> **Your task**: Copy verbatim the lines from the one containing "### Key Features" through the one containing "- **Clean Data**: The", with both included.

> **Provided data**:

───

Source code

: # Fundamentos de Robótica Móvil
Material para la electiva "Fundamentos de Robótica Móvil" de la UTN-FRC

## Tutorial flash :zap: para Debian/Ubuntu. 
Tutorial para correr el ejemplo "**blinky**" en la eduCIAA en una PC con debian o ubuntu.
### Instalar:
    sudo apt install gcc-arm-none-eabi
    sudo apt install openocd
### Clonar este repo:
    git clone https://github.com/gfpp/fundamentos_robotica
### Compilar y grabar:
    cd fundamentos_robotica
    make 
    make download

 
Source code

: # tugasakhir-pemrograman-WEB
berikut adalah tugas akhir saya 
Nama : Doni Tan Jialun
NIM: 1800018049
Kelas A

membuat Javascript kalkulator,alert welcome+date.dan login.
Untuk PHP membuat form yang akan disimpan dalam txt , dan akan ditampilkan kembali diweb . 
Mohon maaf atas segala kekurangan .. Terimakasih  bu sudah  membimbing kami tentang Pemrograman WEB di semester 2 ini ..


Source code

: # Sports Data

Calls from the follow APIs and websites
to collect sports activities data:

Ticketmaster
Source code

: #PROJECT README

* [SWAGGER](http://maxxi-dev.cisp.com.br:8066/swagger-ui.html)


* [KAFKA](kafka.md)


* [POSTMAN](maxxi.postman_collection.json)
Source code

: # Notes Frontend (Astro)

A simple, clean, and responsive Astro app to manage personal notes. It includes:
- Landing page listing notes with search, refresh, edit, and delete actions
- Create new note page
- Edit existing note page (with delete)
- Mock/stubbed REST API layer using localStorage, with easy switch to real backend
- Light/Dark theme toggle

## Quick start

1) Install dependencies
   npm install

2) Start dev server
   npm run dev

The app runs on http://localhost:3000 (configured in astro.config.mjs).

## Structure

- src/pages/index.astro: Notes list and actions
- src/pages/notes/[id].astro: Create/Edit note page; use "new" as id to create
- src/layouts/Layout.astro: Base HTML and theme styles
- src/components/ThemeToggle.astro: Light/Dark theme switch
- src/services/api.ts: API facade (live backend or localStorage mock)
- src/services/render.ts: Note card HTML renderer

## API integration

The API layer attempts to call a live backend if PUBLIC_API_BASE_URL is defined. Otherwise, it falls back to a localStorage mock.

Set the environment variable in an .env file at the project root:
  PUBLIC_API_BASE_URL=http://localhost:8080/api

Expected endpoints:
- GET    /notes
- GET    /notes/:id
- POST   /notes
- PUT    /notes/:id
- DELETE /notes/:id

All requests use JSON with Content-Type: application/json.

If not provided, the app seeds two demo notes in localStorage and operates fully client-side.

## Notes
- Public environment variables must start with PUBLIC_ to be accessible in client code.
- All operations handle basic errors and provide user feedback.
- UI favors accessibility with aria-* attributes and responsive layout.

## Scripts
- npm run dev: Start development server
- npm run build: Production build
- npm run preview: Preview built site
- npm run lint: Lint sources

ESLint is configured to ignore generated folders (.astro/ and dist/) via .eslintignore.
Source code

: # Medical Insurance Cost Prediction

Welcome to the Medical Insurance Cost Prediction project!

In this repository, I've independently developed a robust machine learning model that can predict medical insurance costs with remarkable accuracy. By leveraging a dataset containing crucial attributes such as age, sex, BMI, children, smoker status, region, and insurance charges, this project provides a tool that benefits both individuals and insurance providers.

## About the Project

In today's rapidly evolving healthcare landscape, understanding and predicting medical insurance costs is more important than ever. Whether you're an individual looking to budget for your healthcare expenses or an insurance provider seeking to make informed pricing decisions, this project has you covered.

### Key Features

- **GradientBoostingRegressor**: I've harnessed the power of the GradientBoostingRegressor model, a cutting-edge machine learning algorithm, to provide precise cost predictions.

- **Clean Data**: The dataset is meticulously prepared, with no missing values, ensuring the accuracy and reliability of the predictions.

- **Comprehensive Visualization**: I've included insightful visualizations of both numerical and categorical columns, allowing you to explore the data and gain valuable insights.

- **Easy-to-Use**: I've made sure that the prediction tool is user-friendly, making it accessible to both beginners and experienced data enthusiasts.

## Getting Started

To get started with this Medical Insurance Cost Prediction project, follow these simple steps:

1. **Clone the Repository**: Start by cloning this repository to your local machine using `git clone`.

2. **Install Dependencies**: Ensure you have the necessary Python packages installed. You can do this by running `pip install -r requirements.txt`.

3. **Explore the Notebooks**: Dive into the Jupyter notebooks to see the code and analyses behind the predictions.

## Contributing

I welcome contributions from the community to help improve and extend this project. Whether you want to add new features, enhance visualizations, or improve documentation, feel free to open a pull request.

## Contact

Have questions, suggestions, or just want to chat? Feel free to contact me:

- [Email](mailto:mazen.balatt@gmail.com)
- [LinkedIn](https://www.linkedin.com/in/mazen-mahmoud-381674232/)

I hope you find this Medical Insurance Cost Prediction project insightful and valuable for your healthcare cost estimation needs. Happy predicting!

───

> **Worked solution**:
### Key Features

- **GradientBoostingRegressor**: I've harnessed the power of the GradientBoostingRegressor model, a cutting-edge machine learning algorithm, to provide precise cost predictions.

- **Clean Data**: The dataset is meticulously prepared, with no missing values, ensuring the accuracy and reliability of the predictions.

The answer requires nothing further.